This is a pretty common scenario played out as so…Your child comes to you with a picture he/she has just drawn or brought home from school. You look at it and say something like, “Wow, that’s beautiful sweetheart.” Then you put it on the fridge.

And that is pretty much the end of it. While there is nothing wrong with this scenario, if you want your child to think critically and creatively about their art, you could use this opportunity to ask some open-ended questions. Here are some suggestions to get you started:


  • ASK them to tell you about their artwork: Don’t try to guess what it is. This open-ended question is a great way to get kids talking about their art. It is especially good if you cannot tell what the picture is. Nothing worse than saying, “What a lovely horse.” only to have the child tell you it is supposed to be a dog.

You could even ask them something like,How were you feeling when you made this picture? Connecting emotions with creative expression can be very powerful for a child.

  • COMMENT on the lines or colors, etc. that they are using (I see that you are making lots of purple dots. I like how the red paint is mixing with the yellow paint here.)
  • Talk about the shapes you see.  Sometimes children who are just learning to write will mix letters in to their drawings, even if unintentional.  You can point these out as well as other geometric shapes.  “This right here almost looks like a letter ‘P’” or “Oh my, I see a lot of circles on your paper!”
  • ACKNOWLEDGE how hard (carefully, enthusiastically, long) they worked on their artwork
  • Ask “What is that?”
  • Say an automatic “That’s pretty” (cool, beautiful)

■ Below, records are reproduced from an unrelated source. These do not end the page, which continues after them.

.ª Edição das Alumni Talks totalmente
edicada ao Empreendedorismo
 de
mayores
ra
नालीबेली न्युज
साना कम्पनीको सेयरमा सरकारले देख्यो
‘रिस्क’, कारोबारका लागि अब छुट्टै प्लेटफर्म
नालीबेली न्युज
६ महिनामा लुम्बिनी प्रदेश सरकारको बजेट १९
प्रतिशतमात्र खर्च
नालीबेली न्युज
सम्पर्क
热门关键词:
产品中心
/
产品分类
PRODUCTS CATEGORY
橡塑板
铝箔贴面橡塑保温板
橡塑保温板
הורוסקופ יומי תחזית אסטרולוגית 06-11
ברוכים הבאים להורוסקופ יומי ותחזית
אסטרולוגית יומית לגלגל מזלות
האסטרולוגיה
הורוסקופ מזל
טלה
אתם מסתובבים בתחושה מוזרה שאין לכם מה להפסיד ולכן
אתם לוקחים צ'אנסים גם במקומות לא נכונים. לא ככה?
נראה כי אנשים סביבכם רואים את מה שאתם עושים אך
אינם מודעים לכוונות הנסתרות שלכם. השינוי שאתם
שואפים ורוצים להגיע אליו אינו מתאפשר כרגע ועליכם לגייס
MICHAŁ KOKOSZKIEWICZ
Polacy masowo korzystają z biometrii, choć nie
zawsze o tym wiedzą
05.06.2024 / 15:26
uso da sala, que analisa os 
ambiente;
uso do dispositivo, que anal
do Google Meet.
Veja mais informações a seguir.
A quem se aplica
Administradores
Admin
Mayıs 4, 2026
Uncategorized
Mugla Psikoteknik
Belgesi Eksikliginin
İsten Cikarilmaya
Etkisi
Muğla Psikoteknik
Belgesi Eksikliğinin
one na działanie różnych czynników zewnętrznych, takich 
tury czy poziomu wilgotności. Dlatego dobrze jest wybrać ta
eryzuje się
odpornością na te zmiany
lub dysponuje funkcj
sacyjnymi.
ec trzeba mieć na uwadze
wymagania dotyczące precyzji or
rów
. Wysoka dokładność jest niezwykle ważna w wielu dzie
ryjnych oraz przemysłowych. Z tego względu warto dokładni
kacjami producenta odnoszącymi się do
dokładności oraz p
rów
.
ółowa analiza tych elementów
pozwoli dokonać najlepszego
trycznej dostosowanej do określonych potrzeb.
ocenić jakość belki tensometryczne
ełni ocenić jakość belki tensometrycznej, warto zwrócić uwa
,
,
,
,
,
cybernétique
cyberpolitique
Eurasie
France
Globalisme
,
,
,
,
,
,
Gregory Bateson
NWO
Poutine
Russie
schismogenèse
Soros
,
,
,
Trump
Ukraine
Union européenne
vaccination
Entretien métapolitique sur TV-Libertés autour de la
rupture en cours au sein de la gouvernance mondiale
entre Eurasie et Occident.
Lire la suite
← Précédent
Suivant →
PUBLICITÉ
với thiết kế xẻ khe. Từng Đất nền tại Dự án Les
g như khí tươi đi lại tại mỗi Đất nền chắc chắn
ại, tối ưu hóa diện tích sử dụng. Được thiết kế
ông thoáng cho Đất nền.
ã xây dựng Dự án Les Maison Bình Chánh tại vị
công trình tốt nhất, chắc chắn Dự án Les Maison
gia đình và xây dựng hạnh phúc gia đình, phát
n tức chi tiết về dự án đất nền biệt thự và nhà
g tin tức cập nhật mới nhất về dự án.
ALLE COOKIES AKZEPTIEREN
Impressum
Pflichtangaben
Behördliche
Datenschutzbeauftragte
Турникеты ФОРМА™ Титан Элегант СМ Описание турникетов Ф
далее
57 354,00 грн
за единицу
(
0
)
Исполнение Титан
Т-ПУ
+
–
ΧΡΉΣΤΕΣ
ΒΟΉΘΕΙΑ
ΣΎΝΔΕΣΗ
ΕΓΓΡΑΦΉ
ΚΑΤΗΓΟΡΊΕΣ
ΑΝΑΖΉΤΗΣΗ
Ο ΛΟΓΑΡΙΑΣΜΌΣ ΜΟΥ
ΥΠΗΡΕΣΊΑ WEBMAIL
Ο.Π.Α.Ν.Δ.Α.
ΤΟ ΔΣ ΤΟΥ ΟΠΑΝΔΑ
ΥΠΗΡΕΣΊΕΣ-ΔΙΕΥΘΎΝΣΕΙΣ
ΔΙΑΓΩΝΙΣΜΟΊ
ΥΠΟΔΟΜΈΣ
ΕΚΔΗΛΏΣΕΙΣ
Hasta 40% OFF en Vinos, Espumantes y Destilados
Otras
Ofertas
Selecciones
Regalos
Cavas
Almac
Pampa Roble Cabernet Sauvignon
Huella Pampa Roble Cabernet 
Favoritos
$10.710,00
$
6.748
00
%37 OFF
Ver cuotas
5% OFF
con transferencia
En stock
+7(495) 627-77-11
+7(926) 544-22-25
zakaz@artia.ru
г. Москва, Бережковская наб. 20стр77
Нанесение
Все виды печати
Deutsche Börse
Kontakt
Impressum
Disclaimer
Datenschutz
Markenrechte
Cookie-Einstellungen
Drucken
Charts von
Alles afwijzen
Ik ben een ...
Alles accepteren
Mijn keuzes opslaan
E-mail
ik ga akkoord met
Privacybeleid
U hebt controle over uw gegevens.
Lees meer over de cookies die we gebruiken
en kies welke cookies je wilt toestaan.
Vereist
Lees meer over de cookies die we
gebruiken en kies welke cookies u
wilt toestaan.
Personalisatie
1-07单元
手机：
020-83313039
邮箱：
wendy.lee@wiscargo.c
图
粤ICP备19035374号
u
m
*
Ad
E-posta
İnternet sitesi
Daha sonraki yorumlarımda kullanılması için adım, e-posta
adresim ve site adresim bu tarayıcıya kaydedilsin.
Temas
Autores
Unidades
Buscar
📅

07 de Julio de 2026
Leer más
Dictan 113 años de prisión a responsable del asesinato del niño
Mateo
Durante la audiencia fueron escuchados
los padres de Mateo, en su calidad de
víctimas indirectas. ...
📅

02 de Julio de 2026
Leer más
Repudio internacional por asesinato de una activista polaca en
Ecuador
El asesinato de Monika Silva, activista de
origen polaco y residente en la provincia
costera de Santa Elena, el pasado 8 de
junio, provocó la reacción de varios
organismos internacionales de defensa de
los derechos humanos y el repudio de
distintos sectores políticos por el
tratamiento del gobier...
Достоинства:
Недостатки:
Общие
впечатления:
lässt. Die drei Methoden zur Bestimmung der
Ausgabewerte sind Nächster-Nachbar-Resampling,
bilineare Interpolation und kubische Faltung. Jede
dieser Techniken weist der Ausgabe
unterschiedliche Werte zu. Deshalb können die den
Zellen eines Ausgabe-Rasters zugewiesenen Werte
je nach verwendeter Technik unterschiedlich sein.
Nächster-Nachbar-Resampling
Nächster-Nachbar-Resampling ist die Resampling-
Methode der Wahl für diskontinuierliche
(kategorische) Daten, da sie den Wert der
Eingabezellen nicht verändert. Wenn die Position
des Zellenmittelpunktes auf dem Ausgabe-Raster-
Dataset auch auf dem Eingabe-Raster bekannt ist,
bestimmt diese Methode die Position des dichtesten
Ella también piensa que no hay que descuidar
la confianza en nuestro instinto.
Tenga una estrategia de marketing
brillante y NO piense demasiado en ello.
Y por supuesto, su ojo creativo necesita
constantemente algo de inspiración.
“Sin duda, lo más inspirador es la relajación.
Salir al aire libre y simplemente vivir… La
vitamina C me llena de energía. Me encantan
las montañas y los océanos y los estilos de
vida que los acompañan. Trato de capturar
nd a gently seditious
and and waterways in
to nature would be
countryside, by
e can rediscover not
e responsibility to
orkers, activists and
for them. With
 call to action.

Remember, a two-year-old is generally not going to be able to draw with the same intention and ability as a six-year-old.  They may both draw people but they will look vastly different and you may not be able to tell that they’re both people.  By keeping the conversation open-ended and focused on the child’s intention rather than what your adult brain perceives, you can help create life-long creators who aren’t afraid to “mess up” (which is impossible in the realm of art, anyways).